Everybody Wants to Be on TV, the second album by British pop trio Scouting for Girls, is as light and breezy as its predecessor and is loaded with sure-fire hit material, though it does nothing to impress the legion of critics who have slagged the band for its unimaginative approach to radio-friendly pop/rock.
While Scouting for Girls garnered more than their fair share of disparagement from critics in the British press, there's no denying that the band proved remarkably successful from a commercial standpoint.
Scouting for Girls (2007), the band's eponymous debut, topped the U.K.
albums chart and spawned a trio of Top Ten hit singles ("She's So Lovely," "Elvis Ain't Dead," "Heartbeat").
In hopes of repeating the success of their debut album, Scouting for Girls took their time writing Everybody Wants to Be on TV.

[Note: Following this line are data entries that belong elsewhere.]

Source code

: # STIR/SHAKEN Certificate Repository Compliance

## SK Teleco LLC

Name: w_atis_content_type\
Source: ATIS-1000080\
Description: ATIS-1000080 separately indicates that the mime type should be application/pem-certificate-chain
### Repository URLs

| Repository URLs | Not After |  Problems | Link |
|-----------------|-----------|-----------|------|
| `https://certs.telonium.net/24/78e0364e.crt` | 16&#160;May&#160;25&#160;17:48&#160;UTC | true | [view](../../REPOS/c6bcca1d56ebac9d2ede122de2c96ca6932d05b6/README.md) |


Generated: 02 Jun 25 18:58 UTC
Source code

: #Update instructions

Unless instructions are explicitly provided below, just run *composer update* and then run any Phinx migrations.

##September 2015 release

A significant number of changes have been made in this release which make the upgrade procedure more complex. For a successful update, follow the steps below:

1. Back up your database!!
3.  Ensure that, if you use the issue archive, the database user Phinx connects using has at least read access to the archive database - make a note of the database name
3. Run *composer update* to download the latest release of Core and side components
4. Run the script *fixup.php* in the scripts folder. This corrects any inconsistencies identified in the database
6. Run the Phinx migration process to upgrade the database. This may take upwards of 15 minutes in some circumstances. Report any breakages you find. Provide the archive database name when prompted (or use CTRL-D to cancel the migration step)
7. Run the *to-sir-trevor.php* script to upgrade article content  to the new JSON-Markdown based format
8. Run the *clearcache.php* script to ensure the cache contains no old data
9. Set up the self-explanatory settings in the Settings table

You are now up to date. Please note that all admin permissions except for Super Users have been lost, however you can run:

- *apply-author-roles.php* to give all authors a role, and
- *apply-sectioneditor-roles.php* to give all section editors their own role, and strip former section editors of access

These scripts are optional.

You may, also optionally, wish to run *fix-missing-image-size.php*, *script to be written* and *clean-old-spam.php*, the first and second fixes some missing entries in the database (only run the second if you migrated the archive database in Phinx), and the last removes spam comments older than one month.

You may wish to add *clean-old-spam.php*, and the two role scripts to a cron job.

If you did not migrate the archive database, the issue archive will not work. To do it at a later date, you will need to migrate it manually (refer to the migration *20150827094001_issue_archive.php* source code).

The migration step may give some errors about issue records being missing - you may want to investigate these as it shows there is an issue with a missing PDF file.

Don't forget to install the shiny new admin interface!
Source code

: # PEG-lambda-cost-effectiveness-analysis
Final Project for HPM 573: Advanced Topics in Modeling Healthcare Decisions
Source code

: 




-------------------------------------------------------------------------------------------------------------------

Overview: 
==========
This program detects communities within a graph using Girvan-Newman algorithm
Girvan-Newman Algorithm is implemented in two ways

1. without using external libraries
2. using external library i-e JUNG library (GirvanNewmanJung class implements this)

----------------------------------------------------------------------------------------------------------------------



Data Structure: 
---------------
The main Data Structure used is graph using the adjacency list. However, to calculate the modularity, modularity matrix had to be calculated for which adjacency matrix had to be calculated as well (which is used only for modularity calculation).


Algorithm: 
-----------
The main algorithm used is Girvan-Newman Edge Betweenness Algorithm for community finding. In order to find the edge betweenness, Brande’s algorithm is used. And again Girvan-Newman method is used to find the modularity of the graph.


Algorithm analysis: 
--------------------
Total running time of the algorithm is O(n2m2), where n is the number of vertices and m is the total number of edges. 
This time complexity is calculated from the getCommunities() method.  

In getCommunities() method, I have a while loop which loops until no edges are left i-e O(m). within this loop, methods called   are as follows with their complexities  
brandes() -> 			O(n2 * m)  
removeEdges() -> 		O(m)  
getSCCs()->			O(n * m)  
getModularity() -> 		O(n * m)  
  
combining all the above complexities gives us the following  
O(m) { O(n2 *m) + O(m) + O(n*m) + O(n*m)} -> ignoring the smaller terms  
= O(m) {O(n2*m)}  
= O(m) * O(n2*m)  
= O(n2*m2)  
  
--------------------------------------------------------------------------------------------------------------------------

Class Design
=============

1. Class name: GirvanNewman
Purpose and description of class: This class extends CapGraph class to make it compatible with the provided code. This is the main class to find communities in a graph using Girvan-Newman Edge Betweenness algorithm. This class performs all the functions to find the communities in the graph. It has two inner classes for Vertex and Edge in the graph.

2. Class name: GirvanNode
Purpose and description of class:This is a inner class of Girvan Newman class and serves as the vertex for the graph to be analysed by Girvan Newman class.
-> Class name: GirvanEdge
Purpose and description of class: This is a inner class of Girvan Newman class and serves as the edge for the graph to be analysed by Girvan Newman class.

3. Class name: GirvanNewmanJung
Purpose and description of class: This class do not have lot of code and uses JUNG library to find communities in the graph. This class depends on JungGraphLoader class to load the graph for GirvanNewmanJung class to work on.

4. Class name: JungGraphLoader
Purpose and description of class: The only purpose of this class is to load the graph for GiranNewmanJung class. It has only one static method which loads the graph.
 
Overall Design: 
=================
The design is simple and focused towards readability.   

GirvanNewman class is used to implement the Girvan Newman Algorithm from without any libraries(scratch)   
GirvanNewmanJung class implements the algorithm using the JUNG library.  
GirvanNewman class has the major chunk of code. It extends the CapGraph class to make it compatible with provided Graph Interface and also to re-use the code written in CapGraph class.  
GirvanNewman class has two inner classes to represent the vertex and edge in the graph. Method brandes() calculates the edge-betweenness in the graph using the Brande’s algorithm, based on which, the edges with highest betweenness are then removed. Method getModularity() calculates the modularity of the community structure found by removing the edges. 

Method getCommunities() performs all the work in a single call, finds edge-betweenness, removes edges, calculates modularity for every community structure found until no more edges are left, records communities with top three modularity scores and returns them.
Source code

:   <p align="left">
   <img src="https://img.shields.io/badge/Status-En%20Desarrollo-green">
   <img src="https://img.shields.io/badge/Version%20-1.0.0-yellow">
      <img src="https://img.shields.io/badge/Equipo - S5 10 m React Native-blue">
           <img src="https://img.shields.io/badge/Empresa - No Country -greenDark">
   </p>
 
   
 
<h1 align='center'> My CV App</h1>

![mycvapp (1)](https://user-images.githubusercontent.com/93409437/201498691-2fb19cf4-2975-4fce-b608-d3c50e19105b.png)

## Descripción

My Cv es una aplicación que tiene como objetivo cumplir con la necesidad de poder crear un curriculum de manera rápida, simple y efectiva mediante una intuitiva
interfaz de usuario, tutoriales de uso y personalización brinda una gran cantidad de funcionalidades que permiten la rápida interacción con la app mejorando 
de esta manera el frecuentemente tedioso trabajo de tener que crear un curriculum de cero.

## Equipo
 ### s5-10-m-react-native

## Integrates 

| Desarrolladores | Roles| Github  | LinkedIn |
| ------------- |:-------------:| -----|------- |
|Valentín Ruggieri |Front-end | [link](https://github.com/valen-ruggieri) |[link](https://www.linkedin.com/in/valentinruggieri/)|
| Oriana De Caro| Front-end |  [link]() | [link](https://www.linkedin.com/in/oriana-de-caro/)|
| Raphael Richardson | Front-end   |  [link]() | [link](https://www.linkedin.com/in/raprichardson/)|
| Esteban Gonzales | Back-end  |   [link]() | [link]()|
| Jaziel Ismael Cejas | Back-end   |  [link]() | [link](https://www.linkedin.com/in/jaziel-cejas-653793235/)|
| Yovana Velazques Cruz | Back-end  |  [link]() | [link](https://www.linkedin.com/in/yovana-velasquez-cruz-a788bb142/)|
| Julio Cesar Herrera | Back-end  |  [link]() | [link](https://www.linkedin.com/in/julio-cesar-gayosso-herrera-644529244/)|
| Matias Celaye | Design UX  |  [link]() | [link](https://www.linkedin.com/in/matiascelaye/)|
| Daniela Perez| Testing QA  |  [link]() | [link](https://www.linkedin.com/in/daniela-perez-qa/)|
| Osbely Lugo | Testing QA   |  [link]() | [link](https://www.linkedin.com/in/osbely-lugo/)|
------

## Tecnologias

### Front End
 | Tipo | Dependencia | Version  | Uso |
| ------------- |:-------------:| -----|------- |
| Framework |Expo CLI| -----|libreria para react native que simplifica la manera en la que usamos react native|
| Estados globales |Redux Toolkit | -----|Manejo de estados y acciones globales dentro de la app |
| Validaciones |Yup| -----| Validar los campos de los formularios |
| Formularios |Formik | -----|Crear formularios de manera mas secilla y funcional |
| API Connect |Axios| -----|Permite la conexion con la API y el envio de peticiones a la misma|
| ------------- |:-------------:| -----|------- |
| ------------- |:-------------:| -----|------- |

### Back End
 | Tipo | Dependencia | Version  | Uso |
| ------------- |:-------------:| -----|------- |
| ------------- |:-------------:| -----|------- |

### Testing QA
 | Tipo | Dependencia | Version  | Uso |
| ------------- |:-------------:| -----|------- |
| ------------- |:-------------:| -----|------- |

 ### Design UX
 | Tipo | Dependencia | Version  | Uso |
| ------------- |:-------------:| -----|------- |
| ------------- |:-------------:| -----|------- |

It was reported that bandleader Roy Stride scrapped an entire album's worth of material in 2008 and went back to the drawing board in his aim to write "the perfect pop song." The problem is that the ten songs on Everybody Wants to Be on TV are too perfect.
They're well-crafted, for sure, and practically all of them are primed for mainstream pop/rock radio play.
Take for instance the lead single, "This Ain't a Love Song," which shot straight to the top of the U.K.
singles chart upon its release.
Its appeal is immediate.
One listen is all it takes.
Unfortunately, in Stride's aim to write perfect pop songs and hitmaker Andy Green's bid to produce tunes as tailor-made for the charts as last time, the songs on Everybody Wants to Be on TV tend to resemble one another as the album advances.
Give or take novelty touches like the Auto-Tune on "Little Miss Naughty" or some memorably clever turns of phrase on "Posh Girls," these songs are interchangeable.
Their charm wears thin with each passing track, and Stride's hit-making approach becomes increasingly plain in the process.
In the end, it's something of a blessing that Everybody Wants to Be on TV is over and done with in a mere 34 minutes' time.
Scouting for Girls are, at their best, as a singles act.